L2 Normalized data: [[ 0.51526955 -0.34351303  0.78517265]
 [ 0.60259486  0.26363525  0.75324358]
 [ 0.26437185  0.87446072  0.40672592]]


# Labelling of Data

In machine Learning data has to be in a certain format before it can be inputed to a machine learning model. In Classification for instance, there are a lot of labels on the data and for an Machine Learning algorithm to recognize those labels the labels need to be in numeric form and if they are not in numeric for they need to be changed and this leads to label Encoding.

## Steps Involved in Label Encoding

### Step 1: Importing Packages

In [10]:
import numpy as np

from sklearn import preprocessing as sp

### Step 2: Defining Sample Data

After importing the packages we need to define some labels so that we can create and train our label encoder.

In [11]:
#Sample Input Labels

input_labels = ['dog', 'cat', 'bird', 'insects', 'ape', 'snake', 'lizard']
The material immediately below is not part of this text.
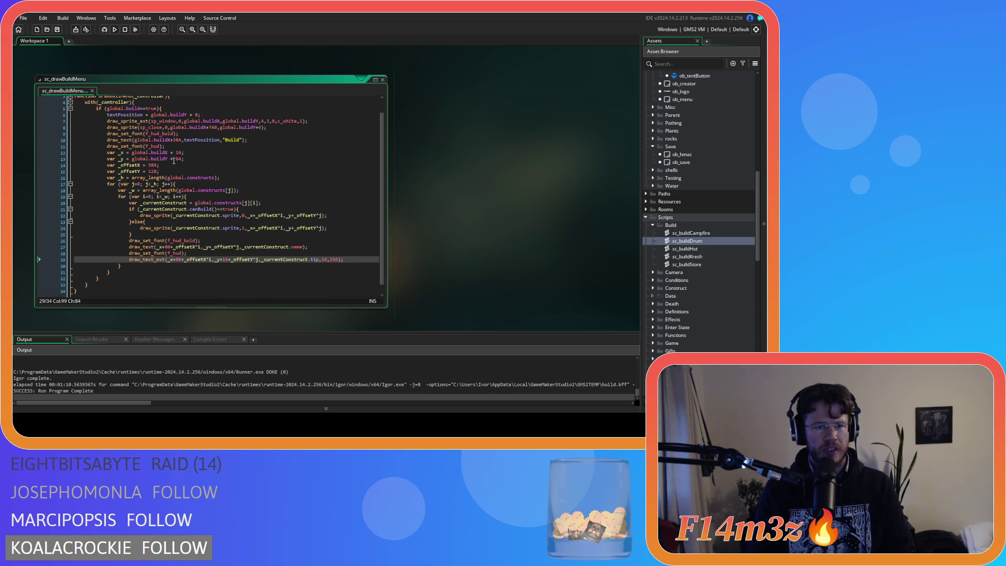
double_click(178, 158)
### Step 3: Creating and Training of Label Encoder Object

In [12]:
# Creating the label enoder

encoder = sp.LabelEncoder()

encoder.fit(input_labels)

LabelEncoder()

### Step 4: Checking the performance by encoding a random ordered list

In this step we check the ability of our Label Encoder by making it encode a couple of test_labels. You have to make sure you test the encoder label on labels it has already been trained on in our case -dog, cats, etc. if you test it on anything else you'll get an error message saying "unseen elements label"

In [13]:
test_labels = ['snake', 'dog', 'cat']

encoded_values = encoder.transform(test_labels)
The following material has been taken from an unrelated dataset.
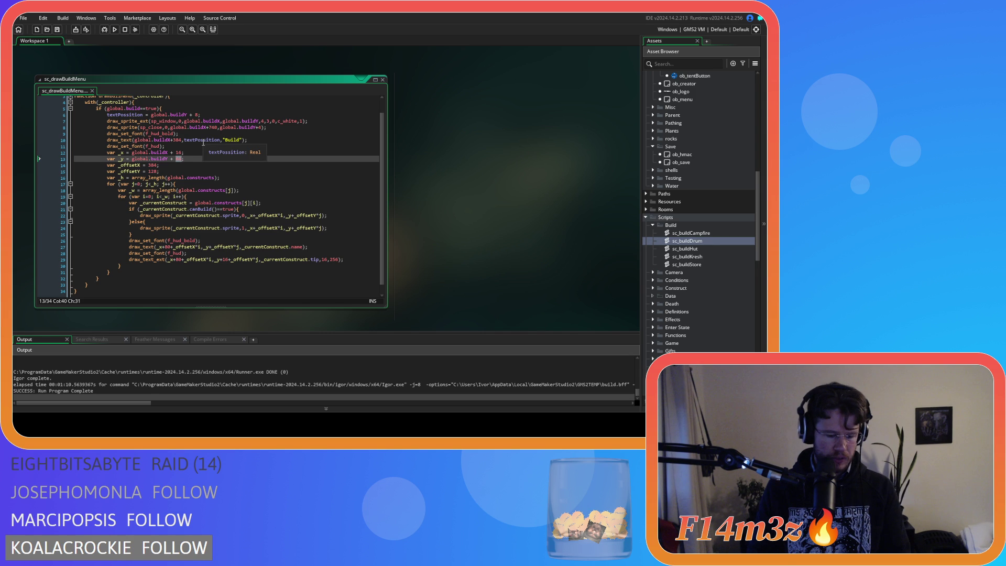
text(96)
key(F5)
print("Encoded Test Label:")
print(encoded_values)

Encoded Test Label:
[6 3 2]


### Step 5: Checking the Performance by decoding a random set of numbers

We checked the ability of our label encoder earlier on encoding labels now let's see it's ability on decoding a random set of numbers

In [14]:
#we provide a set of encoded values to be decoded
encoded_values = [3, 0, 4, 1]

#Now we decode the list
decoded_list = encoder.inverse_transform(encoded_values)

print("Decoded_Labels:")
print(decoded_list)

Decoded_Labels:
['dog' 'ape' 'insects' 'bird']


## Labelled vs Unlabelled Data

Unlabelled data consists mostly of the samples of the samples of natural or human created object that can easily be obtained from the world they include: audio, video, photos, news articles

Labelled data is simply data with a tag on it. like a picture now would usually just be unlabbeled data but it becomes labelled when it has something like a tag showing what the data is all about.